These days, the 33,000-ton, 490-passenger Seven Seas Navigator feels so elegant and contemporary that it's hard to imagine the all-suite vessel once was a Soviet research ship before it was purchased by Regent Seven Seas Cruises.

A major refurbishment in spring 2016 is to be thanked for keeping the ship in top form. Highlights of the revamp include a brand-new library, complete with faux fireplace, and Coffee Connection self-service drink and snack bar; and the completely redone Compass Rose, the ship's main dining venue, and La Veranda, the top-of-ship casual restaurant. The ship's 245 ocean-view suites, 90 percent of which have private balconies, were also transformed with new furnishings (including Regent's Elite Collection mattresses and bed linens) and artwork. (A few changes that aren't popular with everyone are the removal of the Connoisseur Club smoking lounge and casino bar, and the addition of some snug wing-backed chairs that leave little space for your shoulders.)

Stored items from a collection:

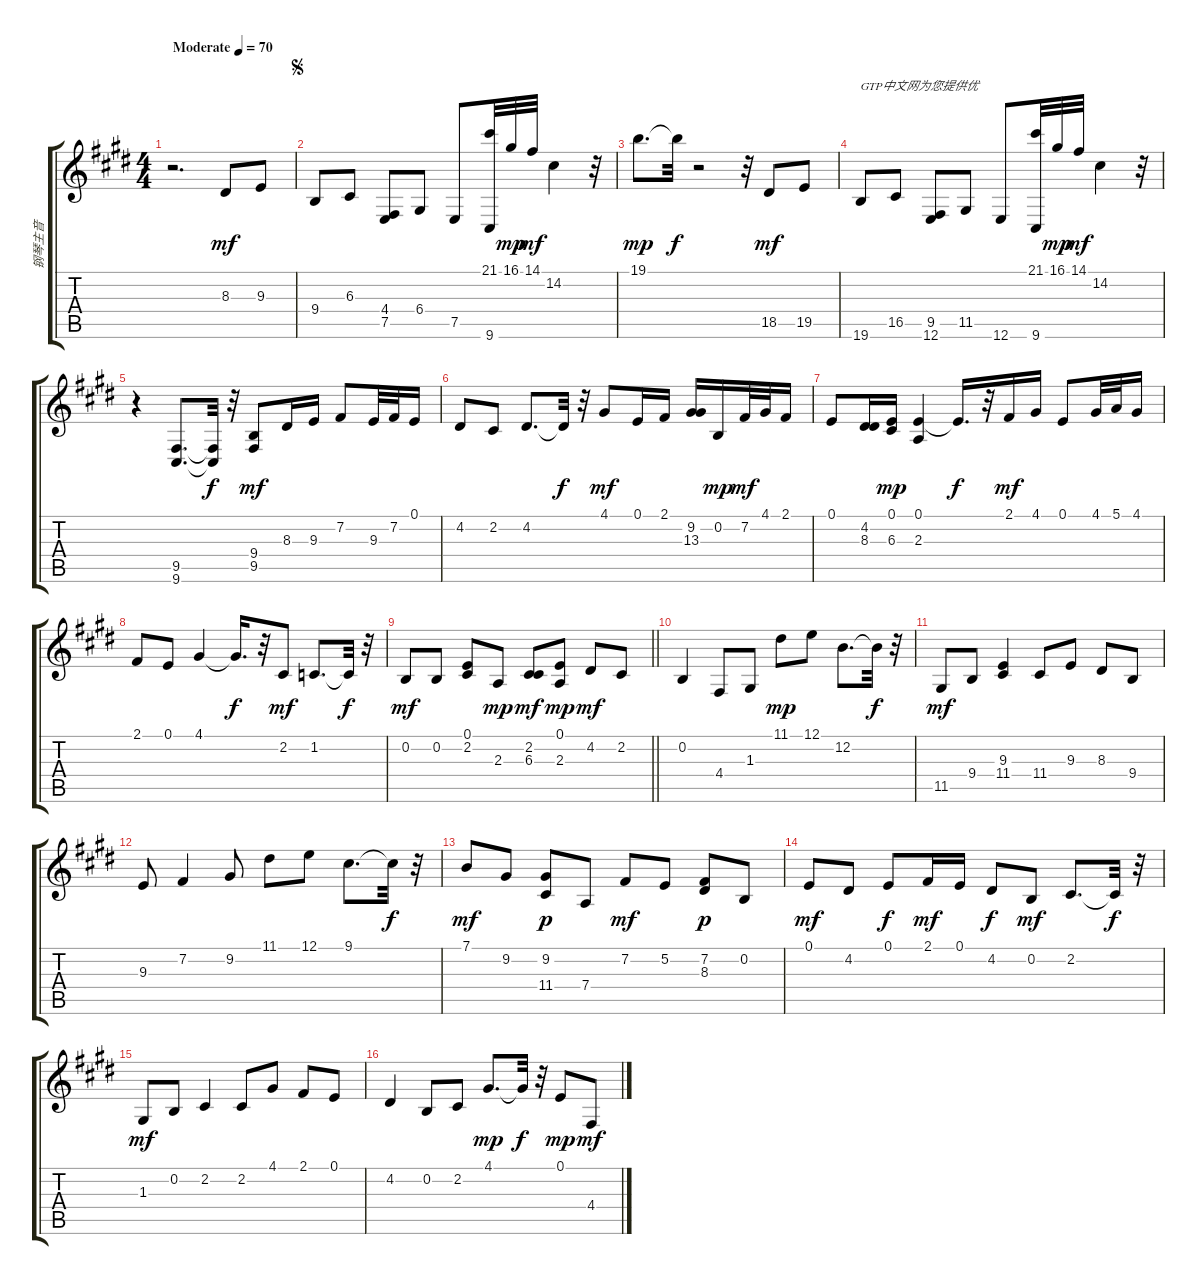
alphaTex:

\track ("钢琴主音" "钢琴主音") {instrument electricgrandpiano}
\staff {score tabs}
\tuning (E4 B3 G3 D3 A2 E2) {hide}
\ts (4 4)
\tempo (70 "Moderate")
\clef g2
\ks e
r.2{d dy mf instrument electricgrandpiano} 8.3.8 9.3.8 |
\jump segno
9.4.8 6.3.8 (4.4 7.5).8 6.4.8 7.5.8 (21.1 9.6).32 16.1.32{dy mp} 14.1.32{dy mf} 14.2.4 r.32 |
19.1.8{d dy mp} 19.1{t}.32{dy f} r.2 r.32 18.5.8{dy mf} 19.5.8 |
19.6.8{txt "GTP中文网为您提供优"} 16.5.8 (9.5 12.6).8 11.5.8 12.6.8 (21.1 9.6).32 16.1.32{dy mp} 14.1.32{dy mf} 14.2.4 r.32 |
r.4 (9.5 9.6).8{d} (9.5{t} 9.6{t}).32{dy f} r.32 (9.4 9.5).8{dy mf} 8.3.16 9.3.16 7.2.8 9.3.32 7.2.32 0.1.16 |
4.2.8 2.2.8 4.2.8{d} 4.2{t}.32{dy f} r.32 4.1.8{dy mf} 0.1.16 2.1.16 (9.2 13.3).16 0.2.16{dy mp} 7.2.32{dy mf} 4.1.32 2.1.16 |
0.1.8 (4.2 8.3).16 (0.1 6.3).16{dy mp} (0.1 2.3).4 0.1{t}.16{d dy f} r.32 2.1.16{dy mf} 4.1.16 0.1.8 4.1.32 5.1.32 4.1.16 |
2.1.8 0.1.8 4.1.4 4.1{t}.16{d dy f} r.32 2.2.8{dy mf} 1.2.8{d} 1.2{t}.32{dy f} r.32 |
\barLineRight lightlight
0.2.8{dy mf} 0.2.8 (0.1 2.2).8 2.3.8{dy mp} (2.2 6.3).8{dy mf} (0.1 2.3).8{dy mp} 4.2.8{dy mf} 2.2.8 |
0.2.4 4.4.8 1.3.8 11.1.8{dy mp} 12.1.8 12.2.8{d} 12.2{t}.32{dy f} r.32 |
11.5.8{dy mf} 9.4.8 (9.3 11.4).4 11.4.8 9.3.8 8.3.8 9.4.8 |
9.3.8 7.2.4 9.2.8 11.1.8 12.1.8 9.1.8{d} 9.1{t}.32{dy f} r.32 |
7.1.8{dy mf} 9.2.8 (9.2 11.4).8{dy p} 7.4.8 7.2.8{dy mf} 5.2.8 (7.2 8.3).8{dy p} 0.2.8 |
0.1.8{dy mf} 4.2.8 0.1.8{dy f} 2.1.16{dy mf} 0.1.16 4.2.8{dy f} 0.2.8{dy mf} 2.2.8{d} 2.2{t}.32{dy f} r.32 |
1.3.8{dy mf} 0.2.8 2.2.4 2.2.8 4.1.8 2.1.8 0.1.8 |
4.2.4 0.2.8 2.2.8 4.1.8{d dy mp} 4.1{t}.32{dy f} r.32 0.1.8{dy mp} 4.4.8{dy mf}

_Objective:_ Retype the part of the Seven Seas Navigator passage above starting with "These days, the" and going on through "Seven Seas Cruises.".

_Written solution:_
These days, the 33,000-ton, 490-passenger Seven Seas Navigator feels so elegant and contemporary that it's hard to imagine the all-suite vessel once was a Soviet research ship before it was purchased by Regent Seven Seas Cruises.